> Exercise prompt
Can you retype, line for line, everything in the material below from the line containing "b 370,– € mtl." down to the line containing "Doppelkupplungsgetriebe (DSG)", with both of those lines included?

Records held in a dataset
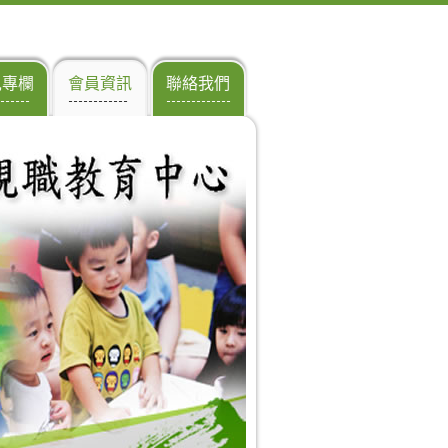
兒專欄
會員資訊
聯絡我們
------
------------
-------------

==

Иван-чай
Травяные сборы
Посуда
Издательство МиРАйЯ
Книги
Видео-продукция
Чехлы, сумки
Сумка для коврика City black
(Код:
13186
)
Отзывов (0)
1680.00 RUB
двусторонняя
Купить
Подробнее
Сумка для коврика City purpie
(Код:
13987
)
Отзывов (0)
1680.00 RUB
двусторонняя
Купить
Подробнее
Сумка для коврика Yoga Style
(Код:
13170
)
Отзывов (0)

---

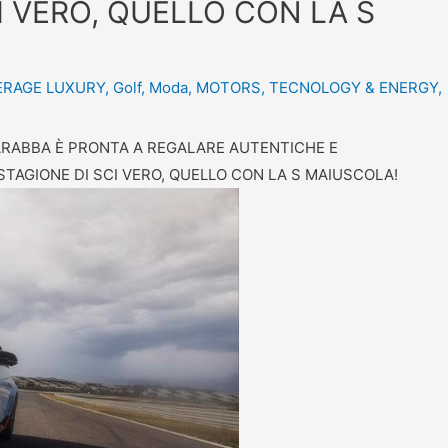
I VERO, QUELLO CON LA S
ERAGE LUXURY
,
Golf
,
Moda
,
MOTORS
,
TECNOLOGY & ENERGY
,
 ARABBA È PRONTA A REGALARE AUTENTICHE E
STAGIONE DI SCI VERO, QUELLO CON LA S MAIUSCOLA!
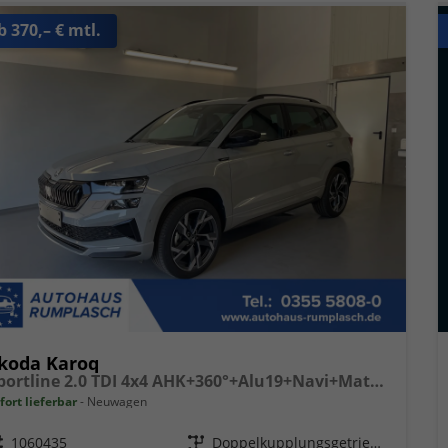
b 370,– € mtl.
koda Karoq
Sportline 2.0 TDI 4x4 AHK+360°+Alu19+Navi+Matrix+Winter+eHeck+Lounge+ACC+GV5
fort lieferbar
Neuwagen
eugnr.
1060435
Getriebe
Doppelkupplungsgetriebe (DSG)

> Response area
b 370,– € mtl.
koda Karoq
Sportline 2.0 TDI 4x4 AHK+360°+Alu19+Navi+Matrix+Winter+eHeck+Lounge+ACC+GV5
fort lieferbar
Neuwagen
eugnr.
1060435
Getriebe
Doppelkupplungsgetriebe (DSG)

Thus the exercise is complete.